I have watched on video many American patriotic occasions and noted the songs sung.  But I have never seen "I vow to thee my country" sung on such occasions. Have I missed performances of it?   It is both intensely patriotic and intensely Christian.  It basically says how unreservedly the singers love their country but also goes on to say that the Kingdom of God is better still.  I welcome email from readers to enlighten me about it.  It is of course massively popular in Britain, where it originated just after WWI.  Below is a video of a beautiful young British soprano singing it. And the wonderful music was written by Gustav Holst, an eminent British composer.

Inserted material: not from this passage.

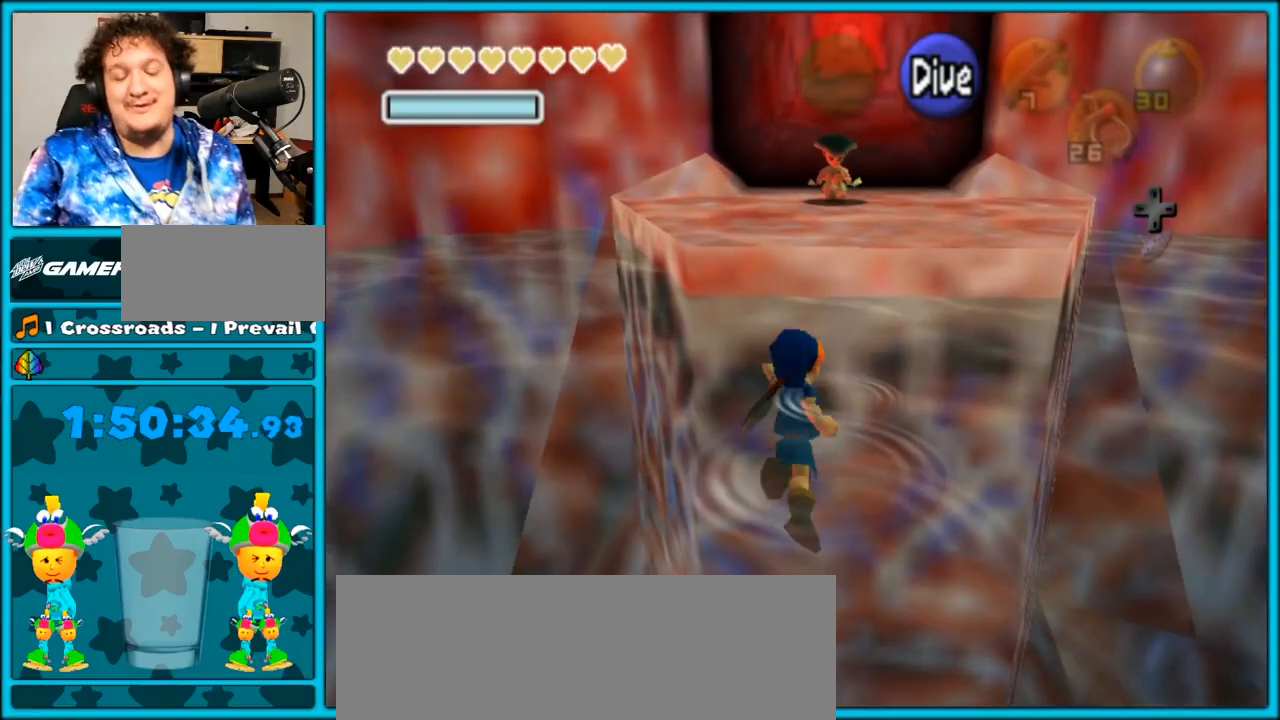
Gameplay with a controller (Nintendo layout); each line is a JSON object with the inputs held at the frame after it. "events" lists button and stick changes between this image and that frame as [ms after this image, input, new state], when the widget could be followed in between. Not read: L3 R3.
{"buttons": [], "left_stick": "up", "right_stick": "center", "events": []}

There is also a choral performance here where just about everybody who is anybody in British politics can be seen.

The words:

I vow to thee, my country, all earthly things above,
Entire and whole and perfect, the service of my love;
The love that asks no question, the love that stands the test,
That lays upon the altar the dearest and the best;
The love that never falters, the love that pays the price,
The love that makes undaunted the final sacrifice.

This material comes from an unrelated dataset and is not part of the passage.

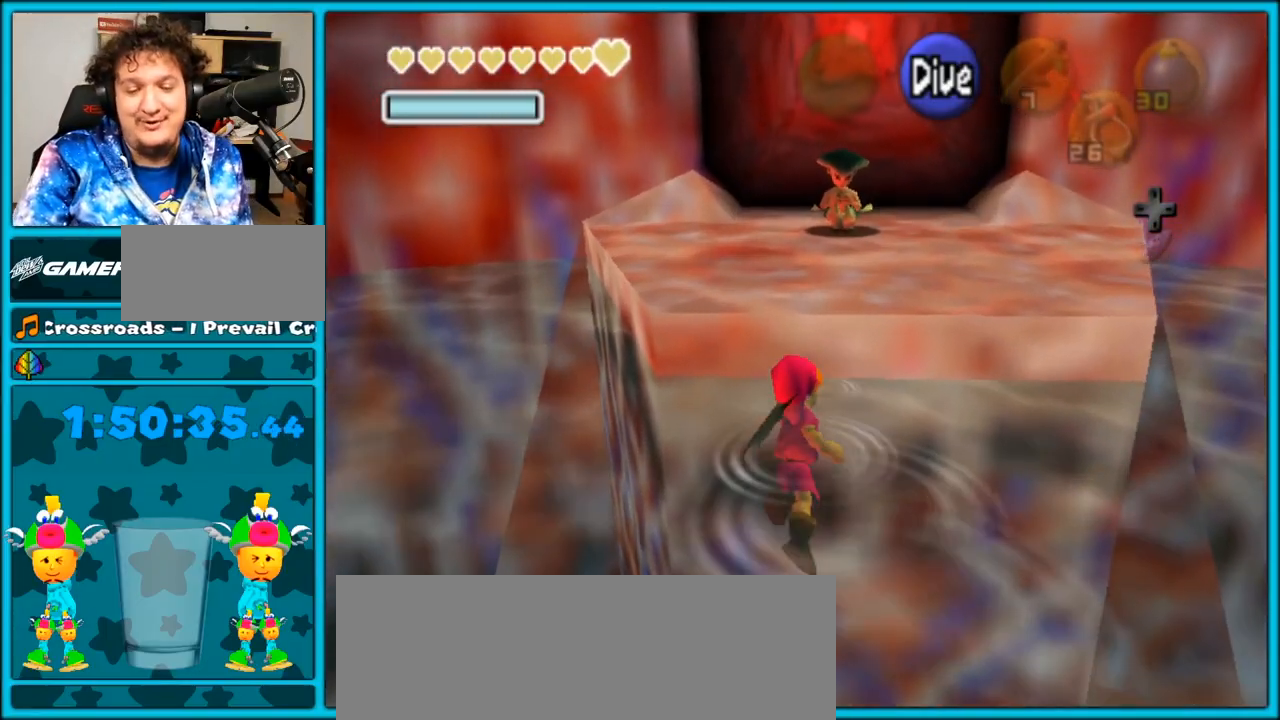
{"buttons": [], "left_stick": "up", "right_stick": "center", "events": []}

I heard my country calling, away across the sea,
Across the waste of waters, she calls and calls to me.
Her sword is girded at her side, her helmet on her head,
And around her feet are lying the dying and the dead;
I hear the noise of battle, the thunder of her guns;
I haste to thee, my mother, a son among thy sons.

And there's another country, I've heard of long ago,
Most dear to them that love her, most great to them that know;
We may not count her armies, we may not see her King;
Her fortress is a faithful heart, her pride is suffering;
And soul by soul and silently her shining bounds increase,
And her ways are ways of gentleness, and all her paths are peace.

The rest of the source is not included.